Are the words that are very common at VM HQ 

But when James came in for a couple of bits I was more than wetting myself when he asked me to wrap his GF's shoes :nervous:

So you know me, I love a challange and not to let a great customer down this is what we did :thumbsup:

























I still PMSL when I see these pics :thumbsup:


Robbie


----------



## furrywoolyhatuk (Apr 16, 2009)

That guy must have a serious carbon fetish!


----------



## Stevie76 (Dec 17, 2009)

Lol....very good!


----------



## Alias23 (Nov 25, 2010)

Thats HOT!!!


----------



## Zed Ed (Oct 24, 2007)

please let there be a part 2 to this thread


----------



## Nigel-Power (Dec 16, 2009)

That must be for a tall girl I suspect :nervous: look at the size of them platforms 

I hope youe washed your hands with soap and water aftre though


----------



## *MAGIC* (Oct 21, 2009)

Taking orders now....


----------



## T80 GTR (Jan 10, 2010)

*MAGIC* said:


> Taking orders now....


They look very nice. How much to wrap the shoes?


----------



## anilj (Jan 30, 2010)

I just noticed they are made in Brazil....this is too good to be true


----------



## skyline 34 (May 8, 2006)

That's my wife's christmas present sorted.:clap:


----------



## Steve (Sep 21, 2001)

So shoe's are a good start, now we need the feet and legs that go into them please.
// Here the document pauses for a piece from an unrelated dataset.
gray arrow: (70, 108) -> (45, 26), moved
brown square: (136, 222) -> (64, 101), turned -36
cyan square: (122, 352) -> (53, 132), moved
LOL


----------



## ru' (Feb 18, 2007)

You sure they ain't his?


----------



## anilj (Jan 30, 2010)

Whats the warranty position on them heals and do they have to be serviced every 6 shopping sprees....


----------



## ru' (Feb 18, 2007)

...and do they improve the kitchen-to-bedroom times at all? :chuckle:


----------



## ROG350Z (Jun 15, 2008)

furrywoolyhatuk said:


> That guy must have a serious carbon fetish!


Just for the record it wasn't me - but god it is a good idea.......


----------